Bouraoui Bedaoui s'apprête à piloter un bateau pour Misrata
Bouraoui Bedaoui s'apprête à piloter un bateau pour Misrata© Thomas Cantaloube

 

 

« Ici, en tant qu'étranger, je n'ai pas le droit d'être propriétaire de mon bateau de pêche. C'est interdit ; il faut qu'il appartienne à un Libyen. Ce ne sont pourtant pas eux qui sont pêcheurs. Mais sur chaque bateau il faut avoir un Libyen : alors il dort tout le temps et fait des rapports aux services de sécurité. C'est comme cela que Kadhafi contrôlait son pays : grâce aux indics et aux comités révolutionnaires. Dans les écoles, par exemple, il y avait deux ou trois personnes qui faisaient des rapports sur les discussions des professeurs entre eux. Du coup, la Libye est un pays fermé, très méfiant. Jusqu'à très récemment, on ne pouvait pas parler librement de politique ou du régime. Parfois, les Libyens se laissaient aller avec moi, parce que je suis un étranger, mais entre eux, ils ne parlaient pas. Il fallait connaître le passé des gens avant de leur adresser la parole. Il y avait des indics partout. Parfois, tu avais peur des murs. La situation était pire en Libye qu'en Tunisie. En Tunisie, on pouvait au moins critiquer la corruption en des termes généraux. Pas ici. Quant aux règlements de comptes, quand on ouvrait sa bouche un peu trop, ils ne se faisaient pas par la loi ou les institutions aux ordres du gouvernement comme en Tunisie. Non, ici, c'était différent » – il fait le signe de la gâchette.

Enregistrements:

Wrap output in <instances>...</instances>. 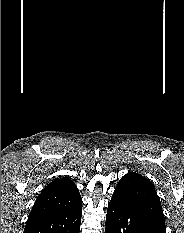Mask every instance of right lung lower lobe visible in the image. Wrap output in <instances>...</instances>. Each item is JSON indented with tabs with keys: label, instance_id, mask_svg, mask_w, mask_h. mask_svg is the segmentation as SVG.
I'll return each instance as SVG.
<instances>
[{
	"label": "right lung lower lobe",
	"instance_id": "right-lung-lower-lobe-1",
	"mask_svg": "<svg viewBox=\"0 0 184 233\" xmlns=\"http://www.w3.org/2000/svg\"><path fill=\"white\" fill-rule=\"evenodd\" d=\"M82 210L27 223L24 233H79Z\"/></svg>",
	"mask_w": 184,
	"mask_h": 233
}]
</instances>
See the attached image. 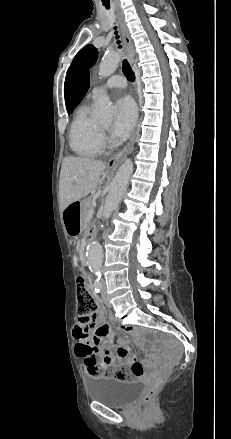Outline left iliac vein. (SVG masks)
Masks as SVG:
<instances>
[{"label":"left iliac vein","mask_w":231,"mask_h":439,"mask_svg":"<svg viewBox=\"0 0 231 439\" xmlns=\"http://www.w3.org/2000/svg\"><path fill=\"white\" fill-rule=\"evenodd\" d=\"M102 297H103L105 305L107 307H111V304H110L109 299L107 297V289H106L105 281H102Z\"/></svg>","instance_id":"left-iliac-vein-1"}]
</instances>
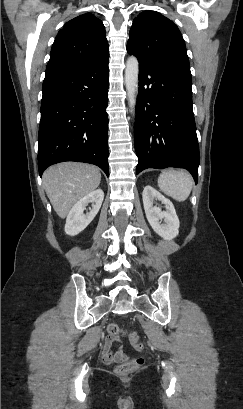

Consigne: Rédigez la suite du témoignage du pêcheur étranger sur la surveillance en Libye sous Kadhafi, en commençant après sa dernière phrase.

Réponse:
 

« Kadhafi répétait sans cesse : “Je ne suis pas un président ni un roi.” Mais en réalité, personne n'osait prendre la moindre décision sans son approbation. Et si jamais il sentait qu'un dirigeant ou un officier devenait populaire, cela ne lui plaisait pas. La doctrine du régime, c'était : “Il n'y a qu'un homme ici : Mouammar !” Lors des matches de football, on ne donnait pas le nom des joueurs : ils étaient désignés selon le numéro sur leur maillot. Il n'y avait qu'un nom qui devait être célèbre. Et l'évocation de ce nom suscitait parfois la peur. Par exemple, il m'est arrivé plusieurs fois de me faire embêter par des policiers pour des questions de papiers. J'ai rapidement compris comment m'en débarrasser. S'ils me faisaient des ennuis, je leur disais : “C'est Mouammar qui m'a fait rentrer ici !” Ils ne pouvaient rien répondre à cela... »

«Vous appeliez les gens au téléphone pour deux choses : obtenir des faveurs et de l'argent»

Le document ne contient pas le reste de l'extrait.